= Directive =
Select each line in the entries below that contains the word "твой" and copy those lines.

Data for the task below:

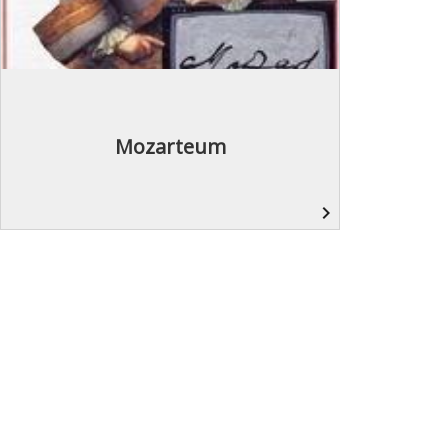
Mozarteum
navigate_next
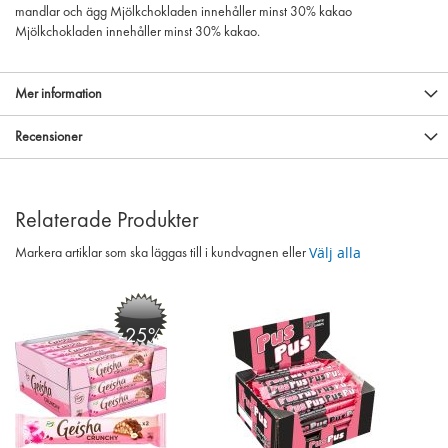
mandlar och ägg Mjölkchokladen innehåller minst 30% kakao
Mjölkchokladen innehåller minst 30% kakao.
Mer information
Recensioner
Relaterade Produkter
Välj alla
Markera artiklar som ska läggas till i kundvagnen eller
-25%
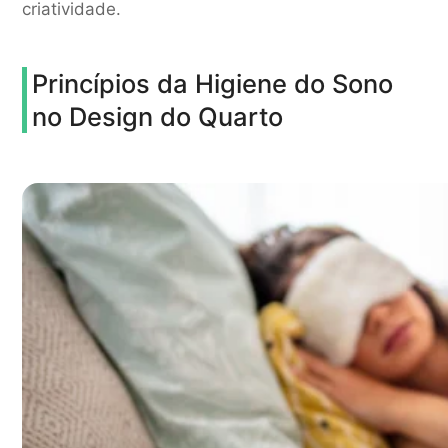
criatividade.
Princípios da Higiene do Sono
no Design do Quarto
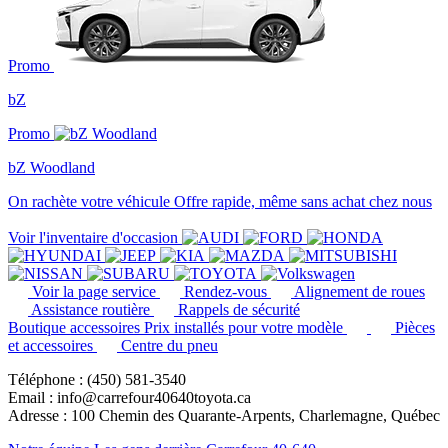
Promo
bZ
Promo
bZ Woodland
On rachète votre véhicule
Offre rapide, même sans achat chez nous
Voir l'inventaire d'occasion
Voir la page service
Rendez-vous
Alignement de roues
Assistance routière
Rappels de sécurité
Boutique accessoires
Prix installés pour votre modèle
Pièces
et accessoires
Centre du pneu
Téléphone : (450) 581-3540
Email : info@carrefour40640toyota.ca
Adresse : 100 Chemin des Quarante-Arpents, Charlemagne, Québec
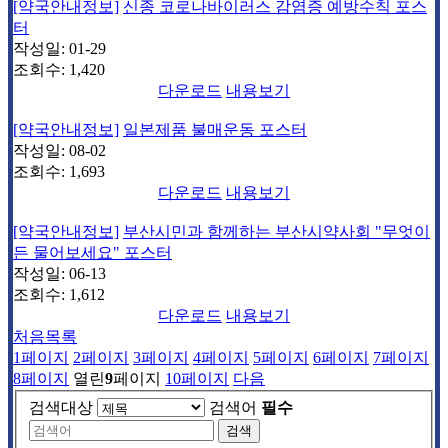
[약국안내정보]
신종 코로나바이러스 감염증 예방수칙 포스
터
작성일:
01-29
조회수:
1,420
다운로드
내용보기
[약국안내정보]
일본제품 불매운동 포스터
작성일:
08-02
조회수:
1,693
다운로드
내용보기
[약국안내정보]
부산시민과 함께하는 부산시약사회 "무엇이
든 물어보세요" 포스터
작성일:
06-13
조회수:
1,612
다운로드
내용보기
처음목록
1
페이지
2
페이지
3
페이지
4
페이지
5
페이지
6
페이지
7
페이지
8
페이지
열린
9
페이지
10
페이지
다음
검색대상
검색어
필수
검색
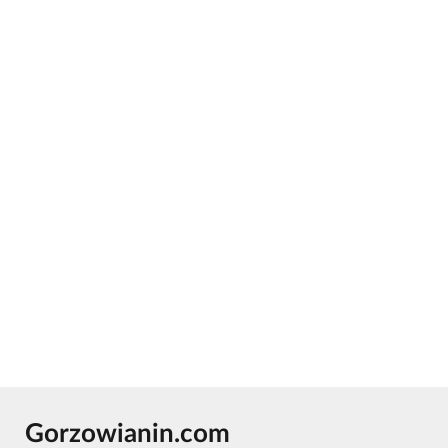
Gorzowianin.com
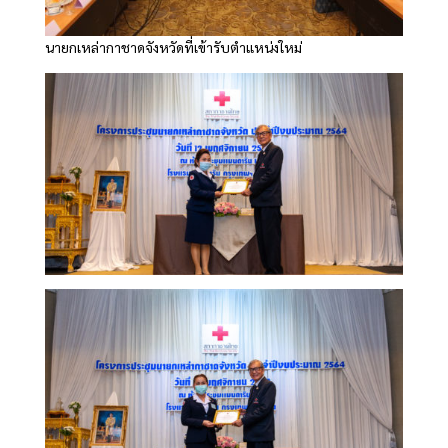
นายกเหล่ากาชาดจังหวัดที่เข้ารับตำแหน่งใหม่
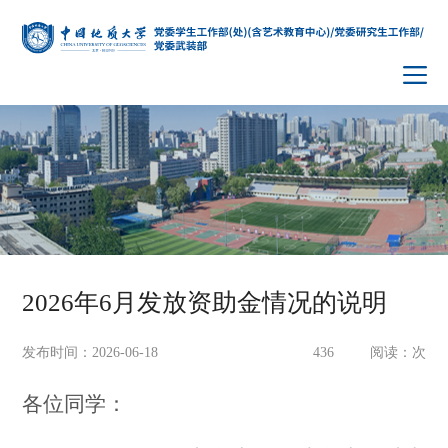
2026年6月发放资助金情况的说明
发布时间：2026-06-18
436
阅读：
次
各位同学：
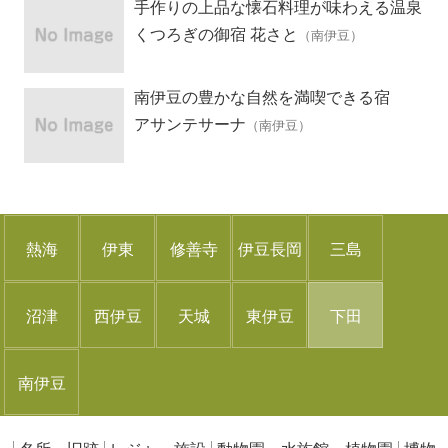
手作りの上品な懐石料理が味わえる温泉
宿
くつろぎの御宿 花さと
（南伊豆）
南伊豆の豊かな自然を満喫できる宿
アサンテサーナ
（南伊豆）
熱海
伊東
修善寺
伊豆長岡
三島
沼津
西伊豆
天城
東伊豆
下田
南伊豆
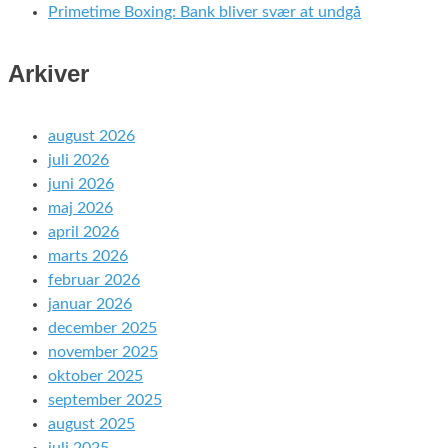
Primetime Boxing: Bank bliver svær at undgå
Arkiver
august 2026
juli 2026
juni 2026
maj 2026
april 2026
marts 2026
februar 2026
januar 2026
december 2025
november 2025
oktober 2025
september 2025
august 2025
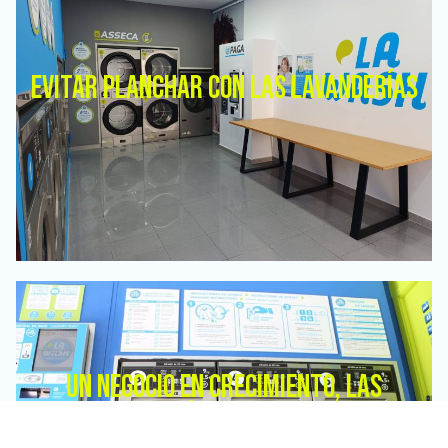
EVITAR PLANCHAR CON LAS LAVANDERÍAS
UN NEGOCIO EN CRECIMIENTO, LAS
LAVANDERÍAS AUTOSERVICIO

End of Data for the task.
Data for the task below:

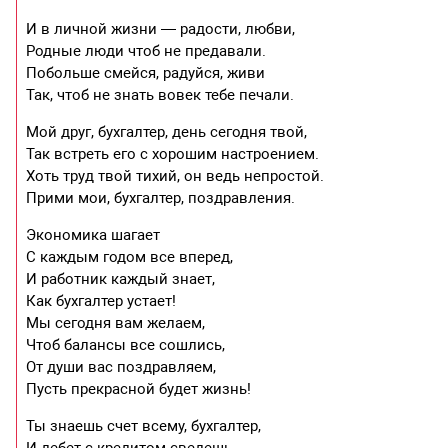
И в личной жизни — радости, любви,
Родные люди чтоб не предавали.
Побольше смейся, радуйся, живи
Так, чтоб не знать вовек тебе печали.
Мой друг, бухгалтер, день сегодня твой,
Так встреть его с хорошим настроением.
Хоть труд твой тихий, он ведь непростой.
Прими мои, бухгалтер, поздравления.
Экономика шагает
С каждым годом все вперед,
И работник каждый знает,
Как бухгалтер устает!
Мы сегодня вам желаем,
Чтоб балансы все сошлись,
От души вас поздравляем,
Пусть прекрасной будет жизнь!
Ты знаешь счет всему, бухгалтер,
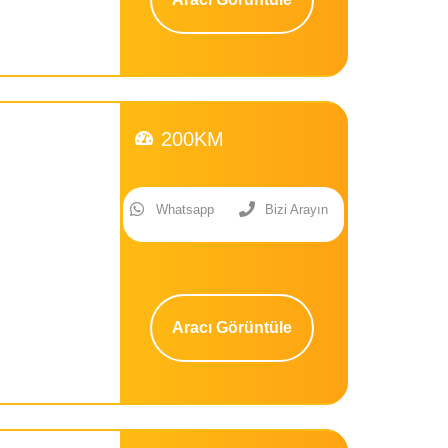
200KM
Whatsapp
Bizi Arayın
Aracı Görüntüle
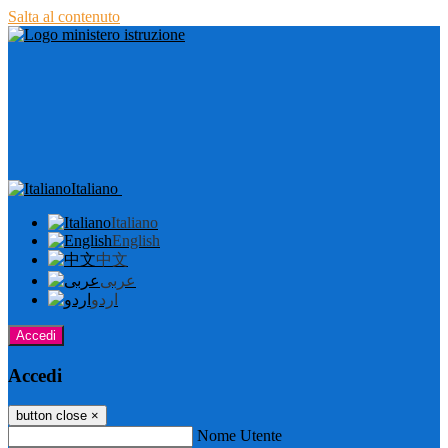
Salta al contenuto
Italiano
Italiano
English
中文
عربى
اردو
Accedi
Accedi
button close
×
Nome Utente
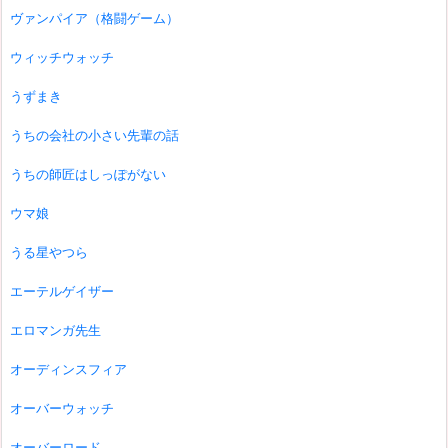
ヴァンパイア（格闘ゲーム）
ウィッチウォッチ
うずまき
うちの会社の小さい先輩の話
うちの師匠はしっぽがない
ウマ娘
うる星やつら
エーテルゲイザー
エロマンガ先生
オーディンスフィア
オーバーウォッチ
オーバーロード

End of Data for the task.

= Written solution =
Мой друг, бухгалтер, день сегодня твой,
Хоть труд твой тихий, он ведь непростой.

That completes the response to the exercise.